--- Page excerpt Enclosed Below ---

This time he's arguing that climate science attributes all climate change to a change in atmospheric carbon dioxide. He's implying that because droughts in what is now Peru in the relatively recent past (geologically speaking) weren't caused by a change in atmospheric CO2, then the current global warming can't be caused by increased CO2.

It looks as if Anthony Watts has become a greenhouse effect denier - which at other times he's denied.


Climate migrations in pre-Columbian southern Peru


Although the stray WUWT-er might think it, going by Anthony's silly lead in, the paper itself is not new climate science. These climate events have been known about for quite a long time. What it is presenting is evidence of human migration as a result of those climate changes. It's an anthropological study by a large team led by Lars Fehren-Schmitz of the University of California Santa Cruz.

Some of the paper is described at Phys.org:
To gain a clearer understanding of early Nasca, Wari and Tiwanaku peoples living in various parts of what is now Peru, the researchers collected DNA samples from 207 mummies found in both coastal and mountainous parts of the region. Mitochondrial analysis and Bayesian modeling indicated that people that had been living near the coast began migrating to the mountains sometime around 640 BC. They also found evidence of a reverse migration as people from the mountains migrated towards the coast around 1200 AD.

--- End of Enclosed Page excerpt ---

• [Task brief]
According to the page excerpt on pre-Columbian migrations in Peru, from how many mummies did the researchers collect DNA samples?

--- Dataset extract Enclosed Below ---

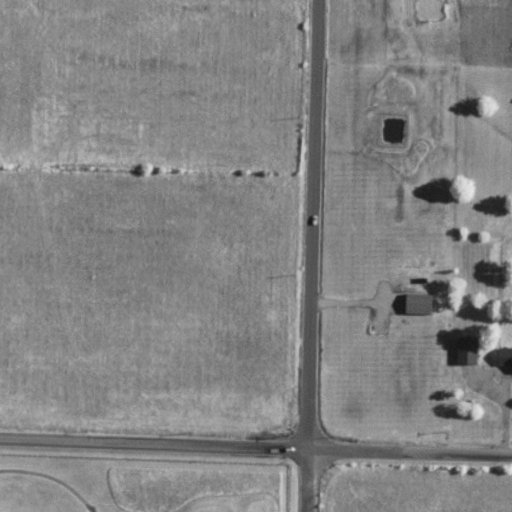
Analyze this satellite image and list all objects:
road: (314, 256)
building: (416, 305)
building: (464, 351)
road: (255, 450)
road: (52, 478)
park: (139, 483)
park: (139, 483)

--- End of Enclosed Dataset extract ---

• [Solution for this task]
207 mummies